5.1   Detailed introduction and comparison of the datasets

Our ShipNav dataset is designed specifically for visual perception tasks in ship navigation, capturing diverse scenarios, such as different waterways, weather conditions, day/night illumination, and a variety of vessel types. This focus on real-world complexity sets it apart from many existing maritime datasets, which may concentrate on single perspectives (e. g., aerial or port-centric) or narrower geographic regions.

Nonetheless, a comprehensive comparison with other open-source maritime datasets (e. g., SeaShips, ABOships, and WSODD) would indeed be valuable. These datasets often differ in their labeling standards, object categories, image resolutions, and domain coverage. For instance, SeaShips labels only a handful of vessel categories, whereas ShipNav covers a broader set of classes, including navigational aids and shore-based infrastructure relevant to ship maneuvers.

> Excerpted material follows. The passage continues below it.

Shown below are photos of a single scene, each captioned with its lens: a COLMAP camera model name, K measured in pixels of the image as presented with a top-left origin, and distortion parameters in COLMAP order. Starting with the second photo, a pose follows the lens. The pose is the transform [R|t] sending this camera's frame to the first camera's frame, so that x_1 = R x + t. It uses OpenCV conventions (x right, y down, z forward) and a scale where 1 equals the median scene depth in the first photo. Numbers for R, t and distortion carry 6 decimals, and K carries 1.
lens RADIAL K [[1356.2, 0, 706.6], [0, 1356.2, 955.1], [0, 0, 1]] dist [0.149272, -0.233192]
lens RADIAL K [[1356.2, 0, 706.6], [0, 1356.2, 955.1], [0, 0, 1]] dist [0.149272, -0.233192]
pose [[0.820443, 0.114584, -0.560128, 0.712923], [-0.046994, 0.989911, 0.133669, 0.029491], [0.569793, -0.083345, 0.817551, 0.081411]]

A direct, quantitative comparison is challenging because of inconsistent annotation guidelines and class definitions; however, future work could attempt to unify labeling schemes and performance metrics to enable a more rigorous benchmark across multiple datasets.

5.2   Combining ShipNav with other related datasets

Another related question is whether combining ShipNav with external datasets could further improve algorithm performance. In principle, the aggregation of multiple datasets can diversify training samples, improve generalization, and bolster the robustness of DL models. For example, incorporating images from other regions or featuring different vessel types can help address domain shift problems that arise when deploying a model in new environments.

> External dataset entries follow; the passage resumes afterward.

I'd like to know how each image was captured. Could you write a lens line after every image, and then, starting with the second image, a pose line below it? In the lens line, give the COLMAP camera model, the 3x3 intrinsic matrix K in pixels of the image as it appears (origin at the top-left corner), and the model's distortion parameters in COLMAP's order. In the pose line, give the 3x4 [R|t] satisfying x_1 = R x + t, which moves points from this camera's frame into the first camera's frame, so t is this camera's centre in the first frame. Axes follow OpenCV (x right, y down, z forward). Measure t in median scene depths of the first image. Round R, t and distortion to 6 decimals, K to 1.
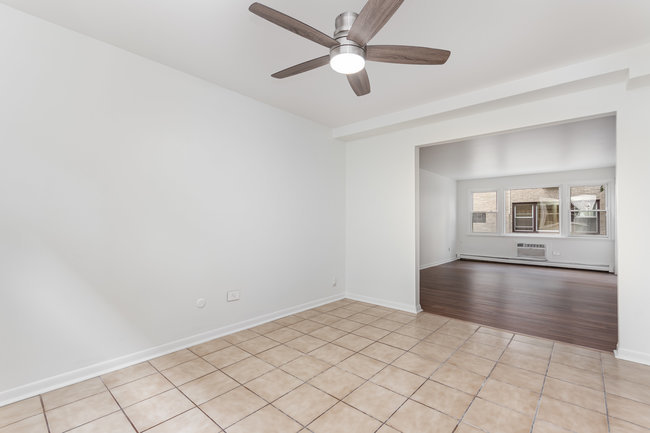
lens RADIAL K [[293.1, 0, 324.8], [0, 293.1, 218.7], [0, 0, 1]] dist [0.000562, 0.000019]
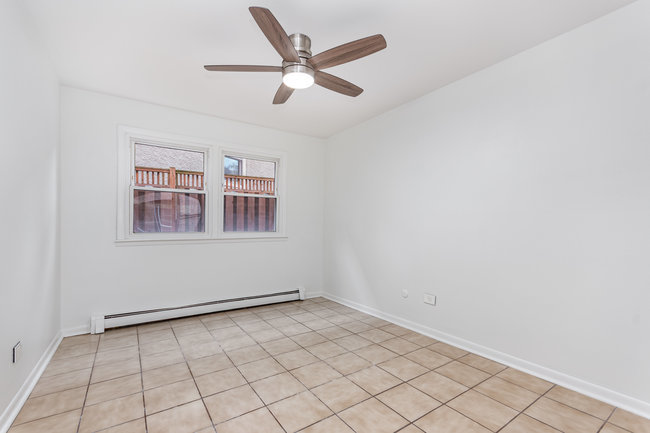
lens RADIAL K [[293.1, 0, 328.6], [0, 293.1, 222.7], [0, 0, 1]] dist [0.000562, 0.000019]
pose [[-0.239788, -0.009728, -0.970777, 0.893622], [0.006760, 0.999909, -0.011690, 0.009519], [0.970802, -0.009365, -0.239700, 1.080902]]
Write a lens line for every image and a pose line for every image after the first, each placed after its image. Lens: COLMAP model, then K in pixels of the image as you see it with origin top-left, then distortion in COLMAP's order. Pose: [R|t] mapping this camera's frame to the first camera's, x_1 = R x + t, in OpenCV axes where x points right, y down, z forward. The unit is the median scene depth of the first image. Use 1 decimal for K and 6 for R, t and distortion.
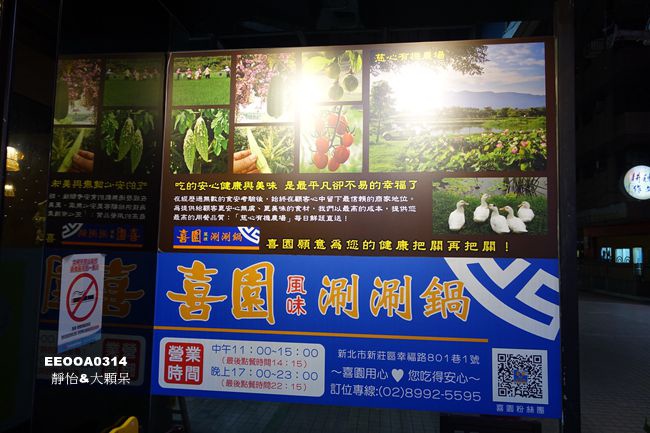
lens RADIAL K [[459.4, 0, 325.0], [0, 459.4, 216.5], [0, 0, 1]] dist [-0.000558, -0.000239]
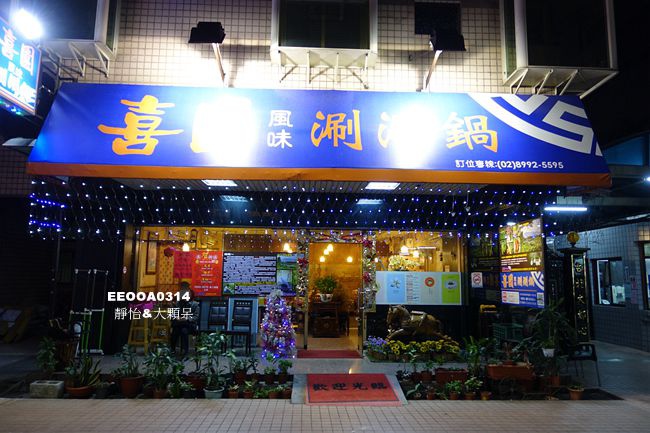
lens RADIAL K [[459.4, 0, 325.0], [0, 459.4, 216.5], [0, 0, 1]] dist [-0.000558, -0.000239]
pose [[0.168391, -0.147196, -0.974668, 4.236430], [0.062651, 0.988387, -0.138444, 0.053693], [0.983727, -0.037751, 0.175657, -1.640601]]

However, practical challenges remain. Label inconsistency, class definition mismatches, and variance in annotation quality may necessitate extensive relabeling or domain adaptation techniques to ensure that the merged data are truly beneficial. Moreover, differences in resolution, sensor characteristics, and viewpoint can introduce further complexity when harmonizing datasets. Addressing these issues will require careful data curation and possibly advanced domain adaptation methods.

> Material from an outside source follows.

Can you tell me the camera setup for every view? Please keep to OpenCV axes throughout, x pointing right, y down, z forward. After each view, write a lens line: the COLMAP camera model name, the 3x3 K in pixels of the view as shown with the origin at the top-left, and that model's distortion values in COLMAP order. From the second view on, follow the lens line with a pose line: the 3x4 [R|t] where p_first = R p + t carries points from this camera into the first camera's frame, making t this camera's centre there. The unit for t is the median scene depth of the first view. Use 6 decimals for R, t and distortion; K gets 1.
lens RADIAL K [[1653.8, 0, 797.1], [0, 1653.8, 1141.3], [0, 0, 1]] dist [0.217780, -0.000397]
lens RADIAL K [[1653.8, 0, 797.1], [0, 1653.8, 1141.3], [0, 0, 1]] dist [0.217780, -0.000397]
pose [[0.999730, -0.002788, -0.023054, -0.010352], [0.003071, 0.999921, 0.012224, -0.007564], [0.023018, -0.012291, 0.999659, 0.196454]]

Despite these challenges, we believe that ShipNav provides an essential foundation for analyzing complex ship navigation scenarios, particularly from the bridge perspective. In future work, we plan to explore semiautomatic relabeling strategies and domain adaptation techniques to combine ShipNav more seamlessly with other maritime datasets, thereby expanding the coverage of diverse conditions and vessel types. This approach has the potential to create a unified, large-scale dataset that can serve as a more comprehensive benchmark for maritime visual perception research.

6   Conslusions

In this study, we present a dataset for visual object detection in ship navigation, which includes images of important navigational waters worldwide. We propose evaluation benchmarks for various subdivision scenarios and tasks related to ship navigation. We evaluated the performance of four widely used object detection algorithms with different backbones (i.e., YOLOv5, Faster R-CNN, CenterNet, and EfficientDet) and improved YOLOv5. Our experiments showed that YOLOv5-E with enhanced EIoU outperforms the other models in terms of comprehensive performance. However, different improvement methods may compromise other performance metrics in specific subdivision scenarios. The results showed that the SOTA object detection models exhibit uneven performance in specific real-world scenarios. Therefore, we explore factors that may affect model performance evaluation benchmarks from the perspective of data quality, scale calculation, feature quantification, and object association. These factors should be considered in the formulation of performance evaluation benchmarks with depth and breadth in actual autonomous ship navigation practice.